--- Data listing ---

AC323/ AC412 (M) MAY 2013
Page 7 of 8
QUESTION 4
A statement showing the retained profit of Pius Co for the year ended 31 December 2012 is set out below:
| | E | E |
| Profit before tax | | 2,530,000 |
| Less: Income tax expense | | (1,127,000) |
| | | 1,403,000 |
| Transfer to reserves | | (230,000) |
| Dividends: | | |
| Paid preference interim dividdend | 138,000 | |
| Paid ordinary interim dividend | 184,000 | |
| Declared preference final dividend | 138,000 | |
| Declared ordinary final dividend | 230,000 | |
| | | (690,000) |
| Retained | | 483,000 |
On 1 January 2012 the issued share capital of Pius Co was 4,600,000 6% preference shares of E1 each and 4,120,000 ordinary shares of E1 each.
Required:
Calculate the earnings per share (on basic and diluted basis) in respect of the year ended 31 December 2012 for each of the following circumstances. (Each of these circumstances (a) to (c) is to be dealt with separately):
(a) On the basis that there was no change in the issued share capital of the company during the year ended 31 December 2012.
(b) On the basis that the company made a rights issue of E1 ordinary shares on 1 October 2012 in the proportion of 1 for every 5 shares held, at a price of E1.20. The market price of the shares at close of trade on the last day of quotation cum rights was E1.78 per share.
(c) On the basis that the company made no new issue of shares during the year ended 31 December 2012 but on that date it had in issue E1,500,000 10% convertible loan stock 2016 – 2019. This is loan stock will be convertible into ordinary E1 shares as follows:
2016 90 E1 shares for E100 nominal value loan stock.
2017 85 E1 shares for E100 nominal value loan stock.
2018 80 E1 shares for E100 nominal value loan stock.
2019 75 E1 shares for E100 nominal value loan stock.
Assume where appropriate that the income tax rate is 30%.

---

### Task directions
Whenever the word "each" turns up in a line of the listing above, copy the line.

### Result of this task
On 1 January 2012 the issued share capital of Pius Co was 4,600,000 6% preference shares of E1 each and 4,120,000 ordinary shares of E1 each.
Calculate the earnings per share (on basic and diluted basis) in respect of the year ended 31 December 2012 for each of the following circumstances. (Each of these circumstances (a) to (c) is to be dealt with separately):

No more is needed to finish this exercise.